Of all of the stressors related to divorce, figuring out how to manage joint custody is often one of the most difficult to manage. After all, setting up a new household and managing to move the children between your house and your ex-spouse’s new house is a challenge on multiple levels.
Increasingly, more American families are choosing to avoid this situation. According to Psychology Today, these families are experimenting with an alternative post-divorce living situation: nesting.
What makes it different?
Rather than the children moving between two separate parental households, nesting puts the onus of moving on the parents. That is, the children live in a single home full-time, and the parents move in and out according to what the custody schedule dictates.
Nesting makes many aspects of post-divorce life and custody management easier. You will not encounter resentment from your children related to moving so often. You will also not forget important items like stuffed toys or medications at the other parent’s house when the children stay in the same home 100% of the time.

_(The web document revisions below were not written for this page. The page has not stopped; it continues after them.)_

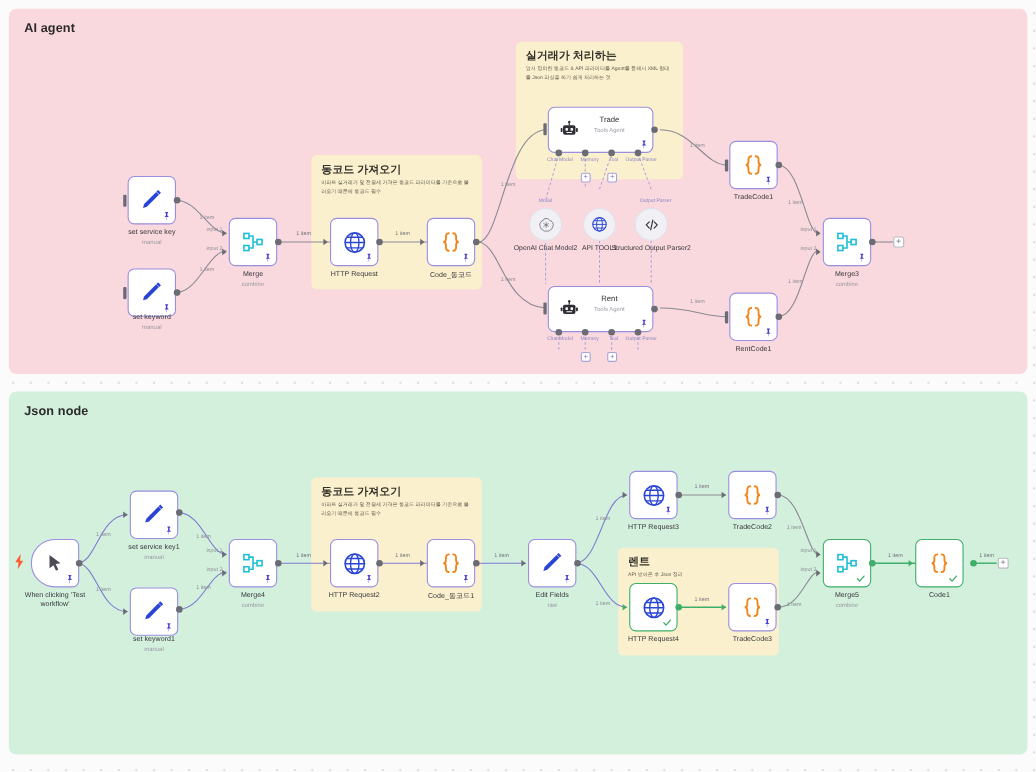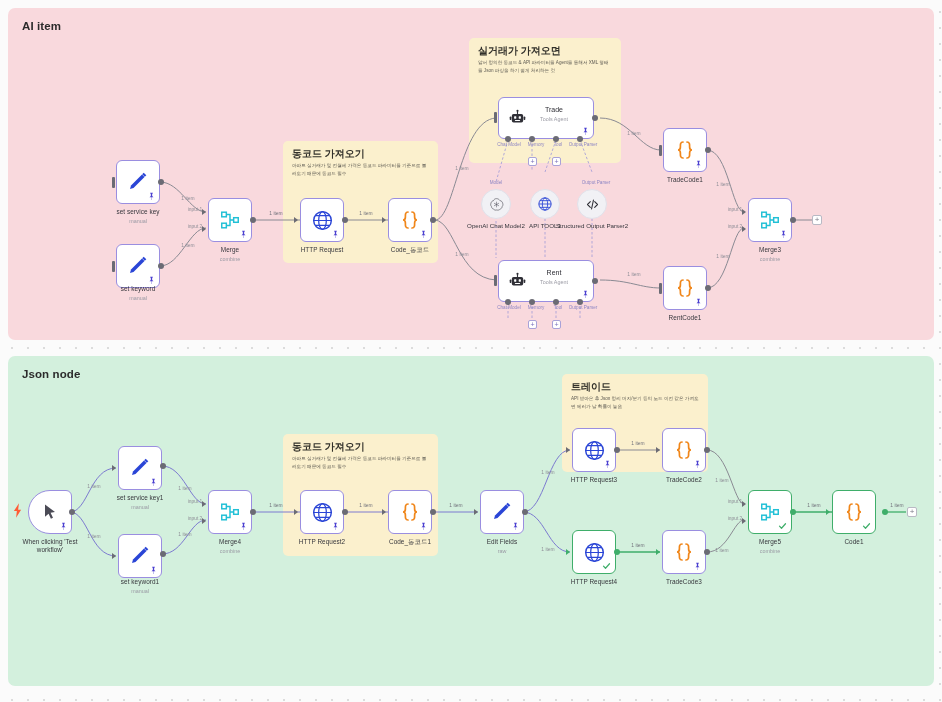--- a/index.html
+++ b/index.html
@@ -180,7 +180,7 @@
 <div id="canvas">
 
   <div class="section" id="sec-ai">
-    <div class="section-title">AI item</div>
+    <div class="section-title">AI agent</div>
   </div>
 
   <div class="sticky" style="left:283px; top:141px; width:155px; height:122px;">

What are potential challenges?
Because nesting requires the parents to continue to maintain a family home together, it is not a good solution for ex-spouses that are not on good terms. You will still be jointly managing the family home and paying bills while you are nesting.
In some situations, the parents decide to rent a separate apartment for the parent who is not in the family home to live in. If you and your ex-spouse are not prepared for a high level of cooperation post-divorce, nesting is not a good choice.